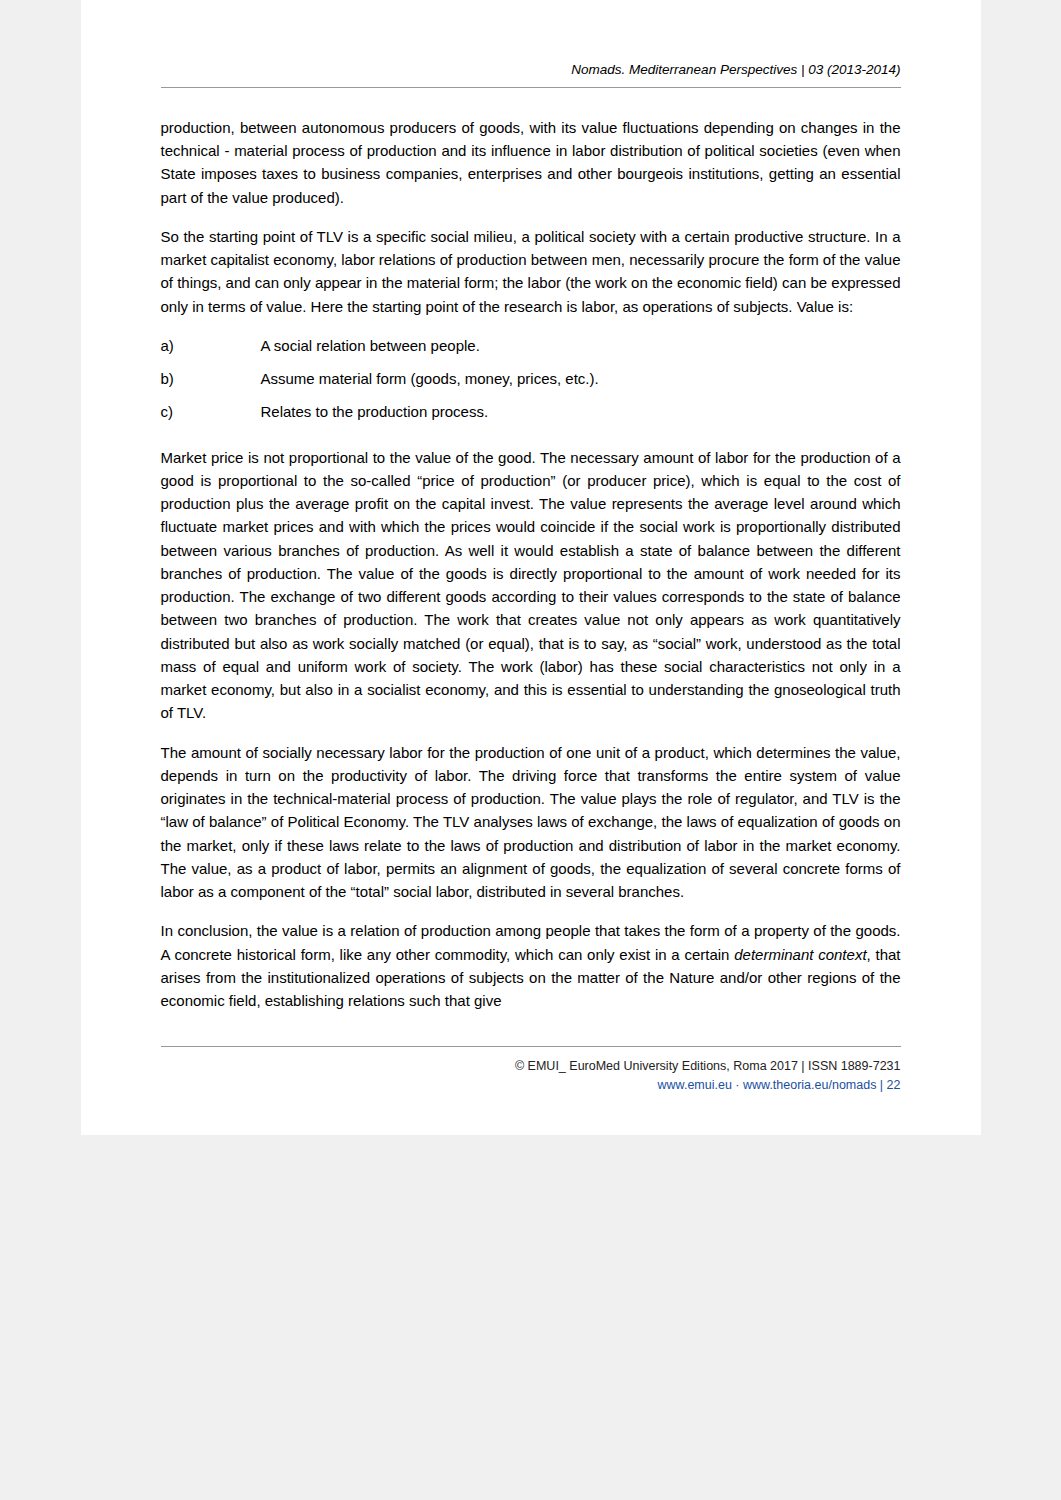Nomads. Mediterranean Perspectives | 03 (2013-2014)
production, between autonomous producers of goods, with its value fluctuations depending on changes in the technical - material process of production and its influence in labor distribution of political societies (even when State imposes taxes to business companies, enterprises and other bourgeois institutions, getting an essential part of the value produced).
So the starting point of TLV is a specific social milieu, a political society with a certain productive structure. In a market capitalist economy, labor relations of production between men, necessarily procure the form of the value of things, and can only appear in the material form; the labor (the work on the economic field) can be expressed only in terms of value. Here the starting point of the research is labor, as operations of subjects. Value is:
a) A social relation between people.
b) Assume material form (goods, money, prices, etc.).
c) Relates to the production process.
Market price is not proportional to the value of the good. The necessary amount of labor for the production of a good is proportional to the so-called “price of production” (or producer price), which is equal to the cost of production plus the average profit on the capital invest. The value represents the average level around which fluctuate market prices and with which the prices would coincide if the social work is proportionally distributed between various branches of production. As well it would establish a state of balance between the different branches of production. The value of the goods is directly proportional to the amount of work needed for its production. The exchange of two different goods according to their values corresponds to the state of balance between two branches of production. The work that creates value not only appears as work quantitatively distributed but also as work socially matched (or equal), that is to say, as “social” work, understood as the total mass of equal and uniform work of society. The work (labor) has these social characteristics not only in a market economy, but also in a socialist economy, and this is essential to understanding the gnoseological truth of TLV.
The amount of socially necessary labor for the production of one unit of a product, which determines the value, depends in turn on the productivity of labor. The driving force that transforms the entire system of value originates in the technical-material process of production. The value plays the role of regulator, and TLV is the “law of balance” of Political Economy. The TLV analyses laws of exchange, the laws of equalization of goods on the market, only if these laws relate to the laws of production and distribution of labor in the market economy. The value, as a product of labor, permits an alignment of goods, the equalization of several concrete forms of labor as a component of the “total” social labor, distributed in several branches.
In conclusion, the value is a relation of production among people that takes the form of a property of the goods. A concrete historical form, like any other commodity, which can only exist in a certain determinant context, that arises from the institutionalized operations of subjects on the matter of the Nature and/or other regions of the economic field, establishing relations such that give
© EMUI_ EuroMed University Editions, Roma 2017 | ISSN 1889-7231
www.emui.eu · www.theoria.eu/nomads | 22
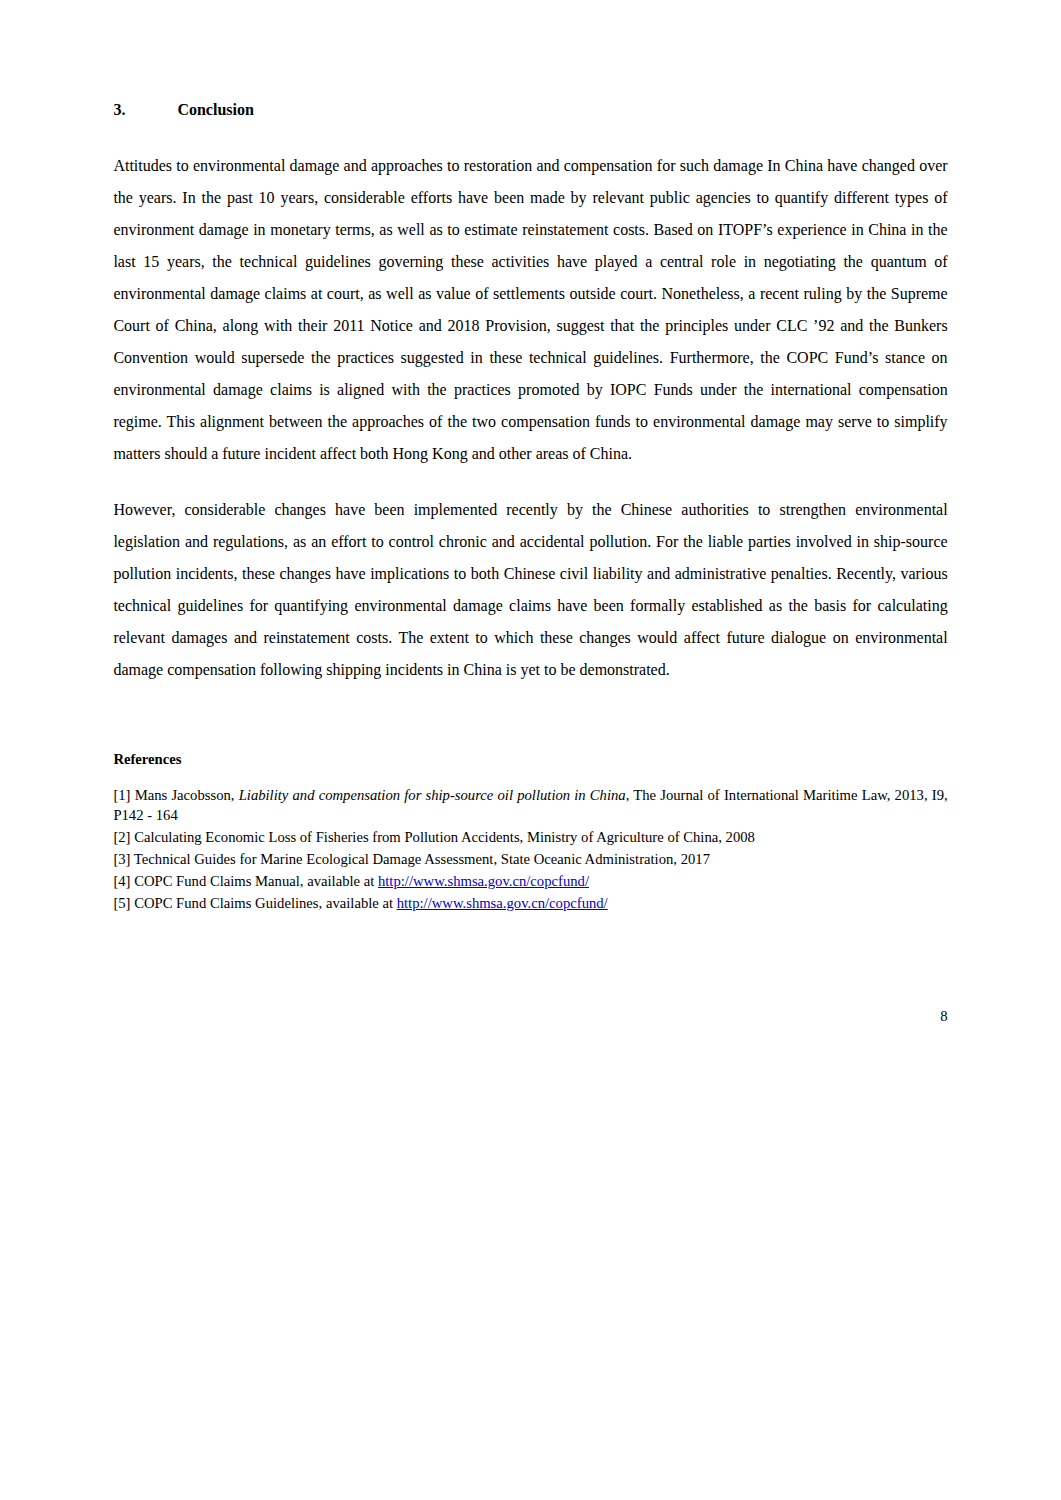3. Conclusion
Attitudes to environmental damage and approaches to restoration and compensation for such damage In China have changed over the years. In the past 10 years, considerable efforts have been made by relevant public agencies to quantify different types of environment damage in monetary terms, as well as to estimate reinstatement costs. Based on ITOPF’s experience in China in the last 15 years, the technical guidelines governing these activities have played a central role in negotiating the quantum of environmental damage claims at court, as well as value of settlements outside court. Nonetheless, a recent ruling by the Supreme Court of China, along with their 2011 Notice and 2018 Provision, suggest that the principles under CLC ’92 and the Bunkers Convention would supersede the practices suggested in these technical guidelines. Furthermore, the COPC Fund’s stance on environmental damage claims is aligned with the practices promoted by IOPC Funds under the international compensation regime. This alignment between the approaches of the two compensation funds to environmental damage may serve to simplify matters should a future incident affect both Hong Kong and other areas of China.
However, considerable changes have been implemented recently by the Chinese authorities to strengthen environmental legislation and regulations, as an effort to control chronic and accidental pollution. For the liable parties involved in ship-source pollution incidents, these changes have implications to both Chinese civil liability and administrative penalties. Recently, various technical guidelines for quantifying environmental damage claims have been formally established as the basis for calculating relevant damages and reinstatement costs. The extent to which these changes would affect future dialogue on environmental damage compensation following shipping incidents in China is yet to be demonstrated.
References
[1] Mans Jacobsson, Liability and compensation for ship-source oil pollution in China, The Journal of International Maritime Law, 2013, I9, P142 - 164
[2] Calculating Economic Loss of Fisheries from Pollution Accidents, Ministry of Agriculture of China, 2008
[3] Technical Guides for Marine Ecological Damage Assessment, State Oceanic Administration, 2017
[4] COPC Fund Claims Manual, available at http://www.shmsa.gov.cn/copcfund/
[5] COPC Fund Claims Guidelines, available at http://www.shmsa.gov.cn/copcfund/
8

----------------

→ WORK ITEM: Copy every line above that includes the string "copcfund".

→ SOLUTION FOR THIS PROBLEM:
[4] COPC Fund Claims Manual, available at http://www.shmsa.gov.cn/copcfund/
[5] COPC Fund Claims Guidelines, available at http://www.shmsa.gov.cn/copcfund/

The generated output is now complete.